California Gov. Newsom Vetoes Controversial Artificial Intelligence Bill

Gov. Newsom vetoed CA SB 1047 but enacted at least a dozen other bills regulating artificial intelligence and related technologies.

California Governor Newsom has vetoed SB 1047, the Safe and Secure Innovation for Frontier Artificial Intelligence Models Act, that would have amounted to the strictest regulations in the country on the underlying large language models (LLMs) that fuel today’s emerging generative AI technologies, such as OpenAI’s ChatGPT and Google Gemini.

Governor Newsom explained in his veto message that, “The bill applies stringent standards to even the most basic functions […]  I do not believe this is the best approach to protecting the public from real threats posed by the technology.”

If SB 1047 had gone into effect in California, government bureaucracy would have severely throttled private sector innovation in LLMs nationwide by arbitrarily limiting the lawful amount of computing power permitted to train generative AI models. This government restriction on AI was proposed in the name of public safety, as an attempt to prevent  bad actors from unleashing “critical harms” on society, including the use of AI to develop a bioweapon, cyberattacks on critical infrastructure resulting from AI use, or “other grave harms to public safety and security.”

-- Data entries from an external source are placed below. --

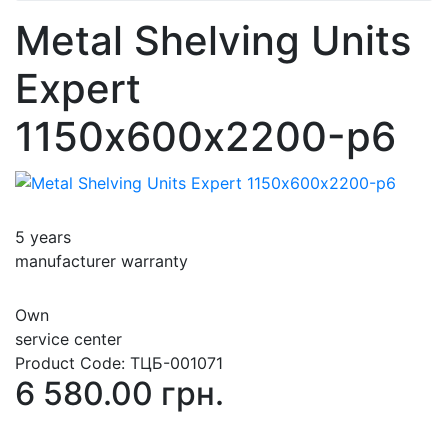
Metal Shelving Units
Expert
1150х600х2200-p6
5 years
manufacturer warranty
Own
service center
Product Code:
ТЦБ-001071
6 580.00 грн.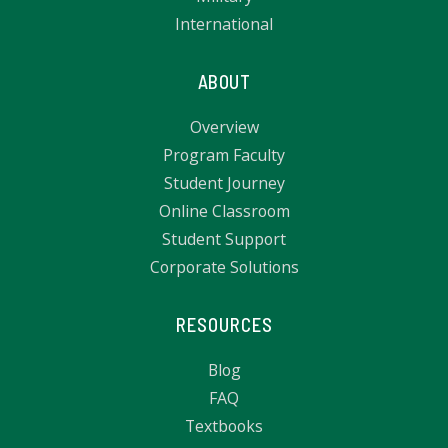
International
ABOUT
Overview
Program Faculty
Student Journey
Online Classroom
Student Support
Corporate Solutions
RESOURCES
Blog
FAQ
Textbooks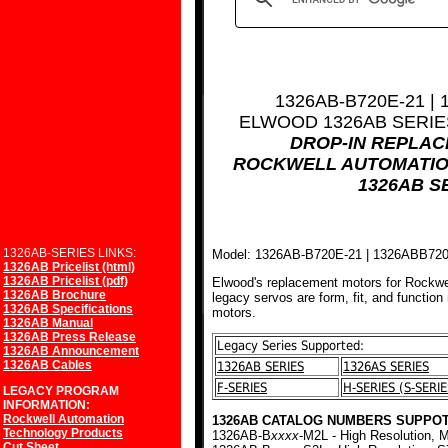
1326AB-B720E-21 |
ELWOOD 1326AB SERI
DROP-IN REPLA
ROCKWELL AUTOMATIO
1326AB S
1326AB-SERIES LINKS:
Model: 1326AB-B720E-21 | 1326ABB72
1326AB Pricelist (html)
1326AB Pricelist (pdf)
Elwood's replacement motors for Rockwe
1326AB Brochure
legacy servos are form, fit, and function
1326AB Specifications
motors.
1326AB Manual
1326AB Press Release
Legacy Series Supported:
1326AB Announcement
1326AB Cables
1326AB SERIES
1326AS SERIES
F-SERIES
H-SERIES (S-SERIE
LEGACY PROGRAM
INFORMATION:
Rockwell Automation
1326AB CATALOG NUMBERS SUPPOT
Technology Products
1326AB-B
xxxx
-M2L - High Resolution, M
Cut Sheet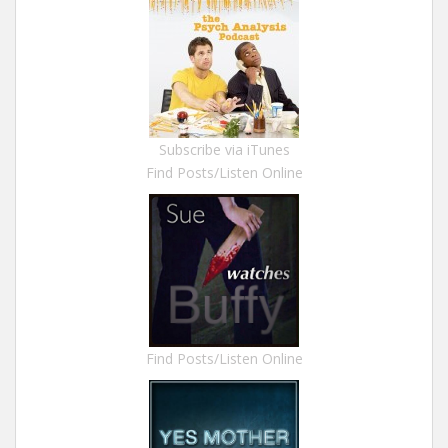
Subscribe via iTunes
Find Posts/Listen Online
Find Posts/Listen Online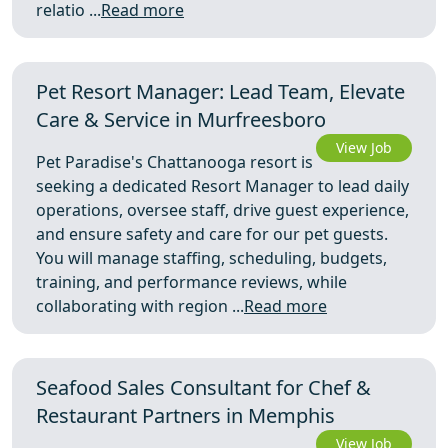
relatio ...
Read more
Pet Resort Manager: Lead Team, Elevate
Care & Service in Murfreesboro
View Job
Pet Paradise's Chattanooga resort is
seeking a dedicated Resort Manager to lead daily
operations, oversee staff, drive guest experience,
and ensure safety and care for our pet guests.
You will manage staffing, scheduling, budgets,
training, and performance reviews, while
collaborating with region ...
Read more
Seafood Sales Consultant for Chef &
Restaurant Partners in Memphis
View Job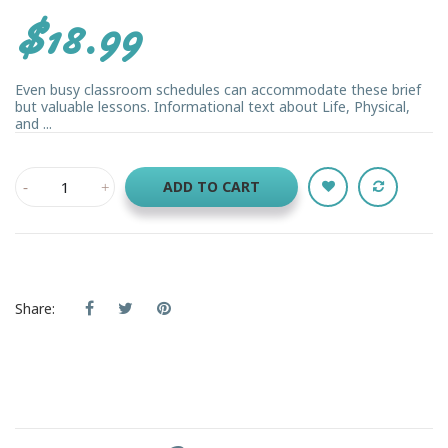
$18.99
Even busy classroom schedules can accommodate these brief
but valuable lessons. Informational text about Life, Physical,
and ...
ADD TO CART
Share: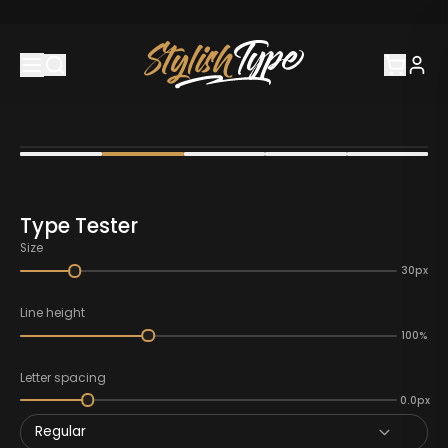
Type Tester
Size
30px
Line height
100%
Letter spacing
0.0px
Regular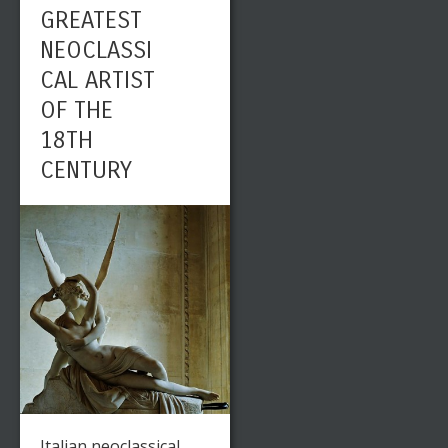
GREATEST
NEOCLASSI
CAL ARTIST
OF THE
18TH
CENTURY
Italian neoclassical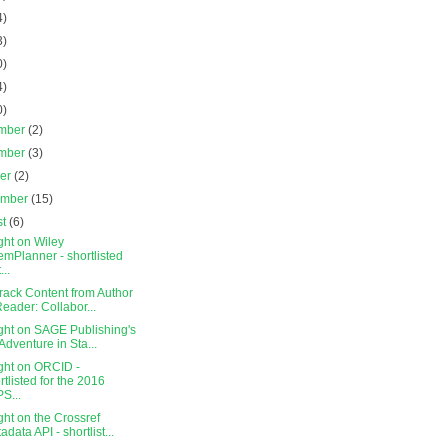
4)
3)
0)
4)
0)
mber
(2)
mber
(3)
ber
(2)
ember
(15)
st
(6)
ght on Wiley
mPlanner - shortlisted
...
rack Content from Author
Reader: Collabor...
ght on SAGE Publishing's
Adventure in Sta...
ight on ORCID -
rtlisted for the 2016
S...
ght on the Crossref
adata API - shortlist...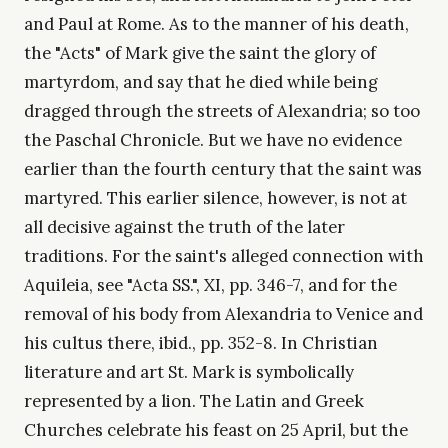
and Paul at Rome. As to the manner of his death,
the "Acts" of Mark give the saint the glory of
martyrdom, and say that he died while being
dragged through the streets of Alexandria; so too
the Paschal Chronicle. But we have no evidence
earlier than the fourth century that the saint was
martyred. This earlier silence, however, is not at
all decisive against the truth of the later
traditions. For the saint's alleged connection with
Aquileia, see "Acta SS.", XI, pp. 346-7, and for the
removal of his body from Alexandria to Venice and
his cultus there, ibid., pp. 352-8. In Christian
literature and art St. Mark is symbolically
represented by a lion. The Latin and Greek
Churches celebrate his feast on 25 April, but the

Despite good faith efforts from industry and the AI research community to prioritize trust, safety, and risk mitigation in their products, SB 1047 would also have exposed AI companies to civil and criminal liability for the illegal behavior of third-party users. If unable to prove that their models do not possess a “hazardous capability” before testing, LLM developers would have been targeted by the regulatory state, amounting to a functional ban on open-source AI models, such as Meta’s Llama 3, that intentionally share resources like developer toolkits with the broader open-source community.

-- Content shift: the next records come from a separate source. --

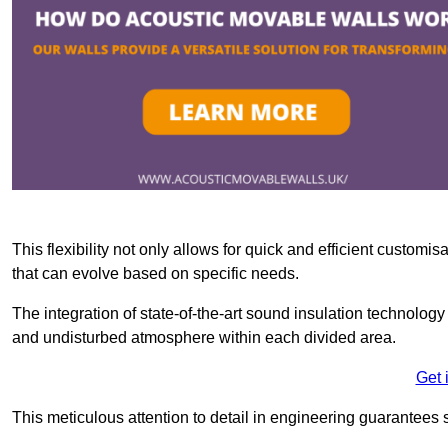
This flexibility not only allows for quick and efficient custo
that can evolve based on specific needs.
The integration of state-of-the-art sound insulation technolog
and undisturbed atmosphere within each divided area.
Get 
This meticulous attention to detail in engineering guarantees 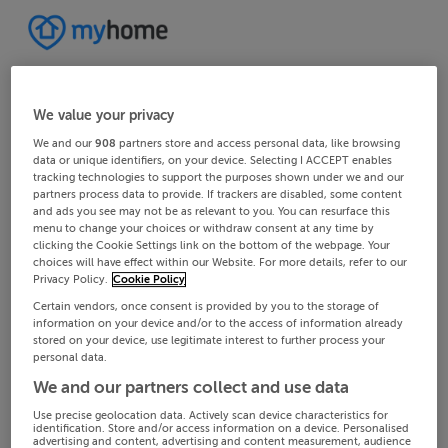
We value your privacy
We and our
908
partners store and access personal data, like browsing
data or unique identifiers, on your device. Selecting I ACCEPT enables
tracking technologies to support the purposes shown under we and our
partners process data to provide. If trackers are disabled, some content
and ads you see may not be as relevant to you. You can resurface this
menu to change your choices or withdraw consent at any time by
clicking the Cookie Settings link on the bottom of the webpage. Your
choices will have effect within our Website. For more details, refer to our
Privacy Policy.
Cookie Policy
Certain vendors, once consent is provided by you to the storage of
information on your device and/or to the access of information already
stored on your device, use legitimate interest to further process your
personal data.
We and our partners collect and use data
Use precise geolocation data. Actively scan device characteristics for
identification. Store and/or access information on a device. Personalised
advertising and content, advertising and content measurement, audience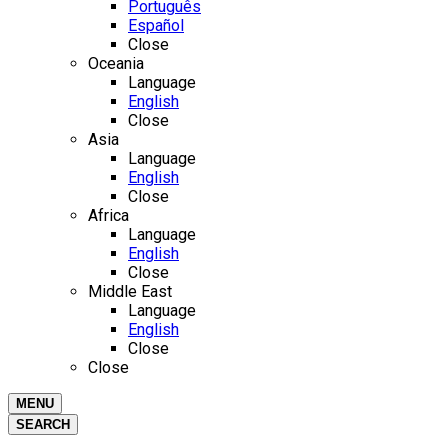
Português
Español
Close
Oceania
Language
English
Close
Asia
Language
English
Close
Africa
Language
English
Close
Middle East
Language
English
Close
Close
MENU
SEARCH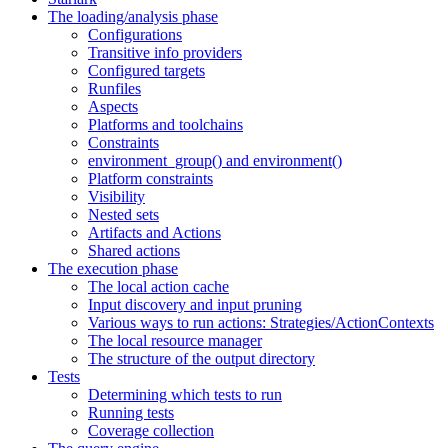
The loading/analysis phase
Configurations
Transitive info providers
Configured targets
Runfiles
Aspects
Platforms and toolchains
Constraints
environment_group() and environment()
Platform constraints
Visibility
Nested sets
Artifacts and Actions
Shared actions
The execution phase
The local action cache
Input discovery and input pruning
Various ways to run actions: Strategies/ActionContexts
The local resource manager
The structure of the output directory
Tests
Determining which tests to run
Running tests
Coverage collection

Although SB 1047 failed to advance, Governor Newsom did enact at least a dozen other laws regulating various aspects of AI in California. Some of these laws, including AB 2839’s restrictions on the use of AI in election material and political communications, have already prompted legal challenges on constitutional grounds.

Instead of mimicking California’s pitfalls on AI regulation, states should follow ALEC’s principled approach to AI regulation, using existing consumer protection and criminal statutes on the books to address demonstrable harms and hold criminals accountable for illegal deepfake content. This will allow policymakers to strike a proper regulatory balance that protects Americans, while responsibly accelerating the development of promising generative AI tools on our shores.